The group has made the following proposals to safeguard the survivor and bring about much-needed reforms in the Church:

·That the survivor should be kept under the guidance of a counsellor to prevent her from making decisions that may mar her future.

·That the KCBC/CBCI takes steps to ensure that priests trained in seminaries should be able to handle their sexuality and their celibacy with responsibility, and treat girls, women and nuns with dignity and respect.

·That priests are trained in the laws covering sexual abuse of minors and vulnerable adults and that their formation ensures that they understand they are not above any law.

·That the various associations in the Catholic Church at the national/regional/ diocesan/parish level take up programmes that will facilitate a change in attitudes of men towards women, as well as women towards themselves.

·That the CBCI Gender Policy be enforced with determination. A frame work for implementation should be put in place with structures, funds, and other resources where proven women leaders are given responsibility for executing the same. There should also be periodic evaluation mechanisms to take stock of progress.

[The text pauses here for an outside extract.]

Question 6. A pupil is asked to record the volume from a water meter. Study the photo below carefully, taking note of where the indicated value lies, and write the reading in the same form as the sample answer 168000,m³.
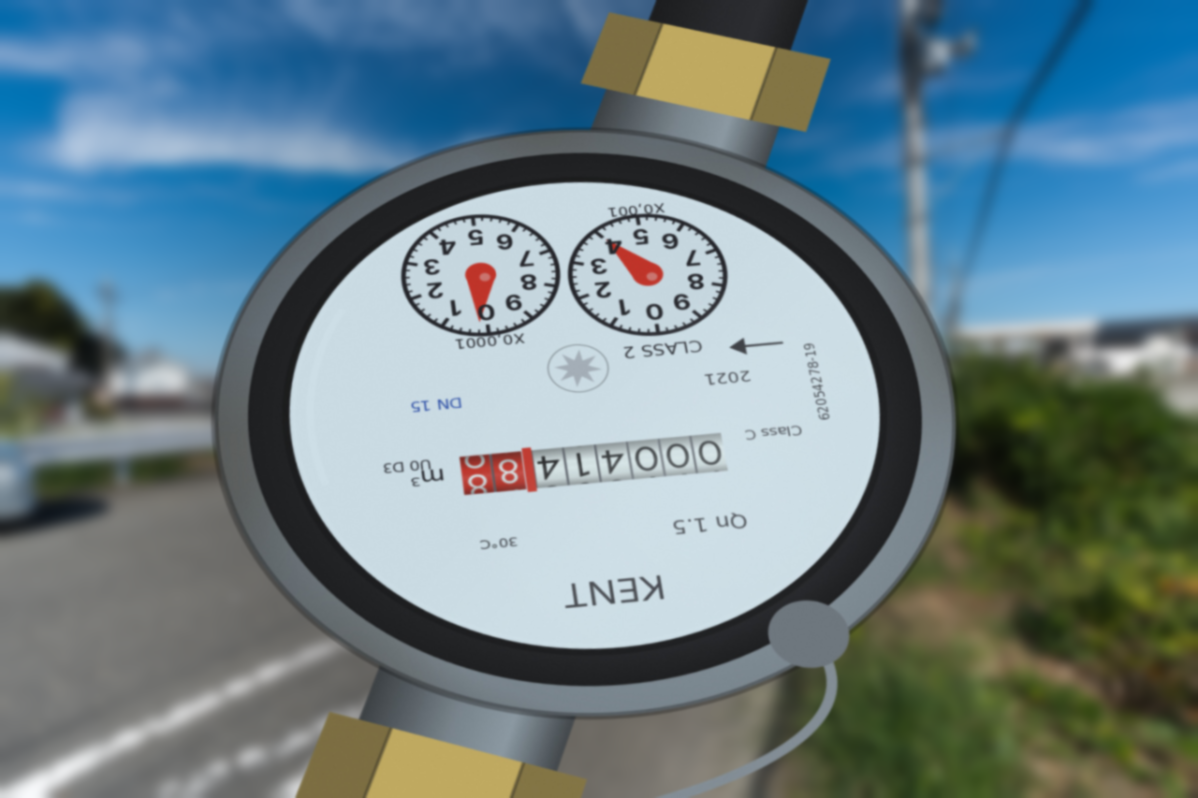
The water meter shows 414.8840,m³
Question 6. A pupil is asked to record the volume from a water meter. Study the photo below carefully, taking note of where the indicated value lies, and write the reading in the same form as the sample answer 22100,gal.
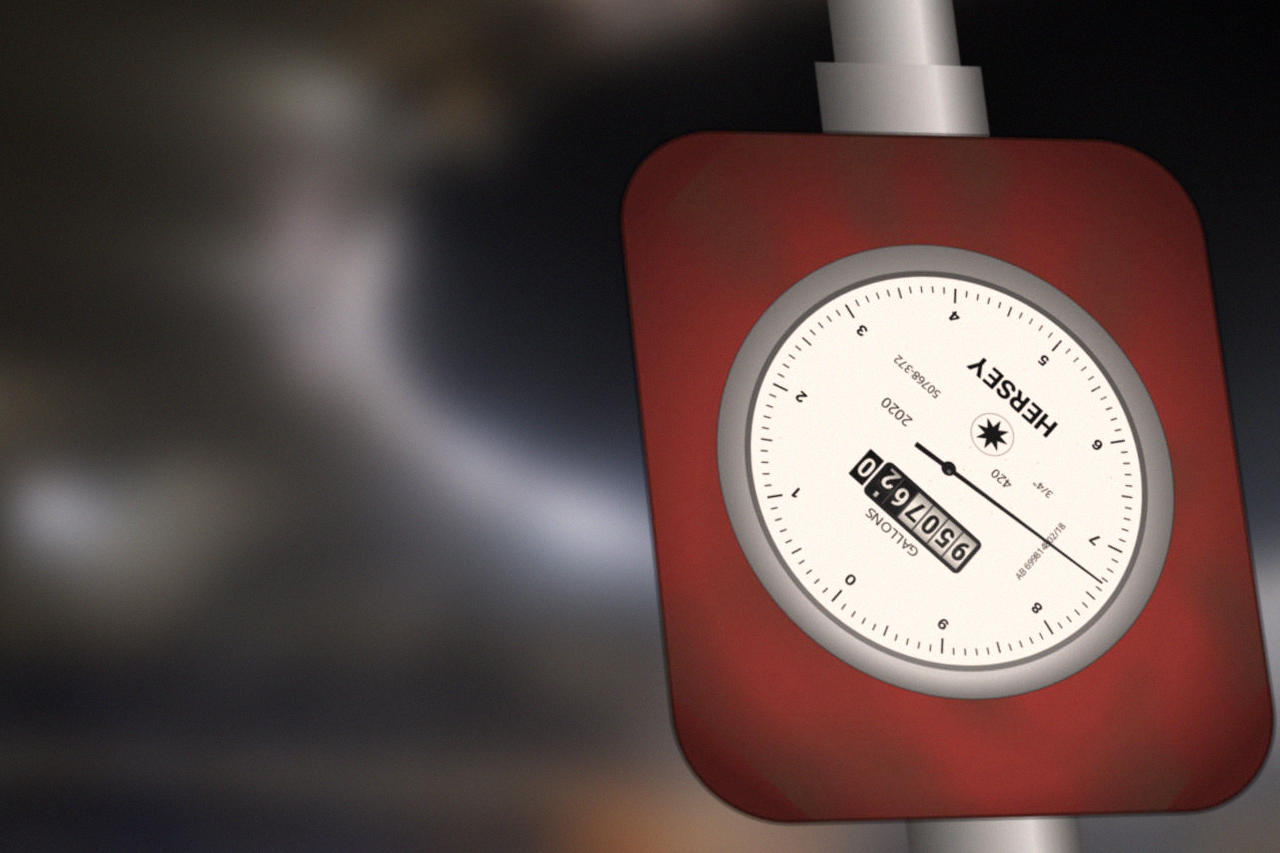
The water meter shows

·That awareness of the nation’s POCSO and Sexual Harassment in the Workplace Act 2013 are implemented in Church institutions and parishes.

·That Church and State authorities take cognizance of the increasing revelations of abuse by people in power and authority in religious institutions and set up monitoring mechanisms that will stringently apply the country’s laws as deterrent to future abuse.

·That the CBCI takes urgent measures to ensure that the integrity of the Church is not jeopardized by the increasing instances of clergy sexual abuse in India.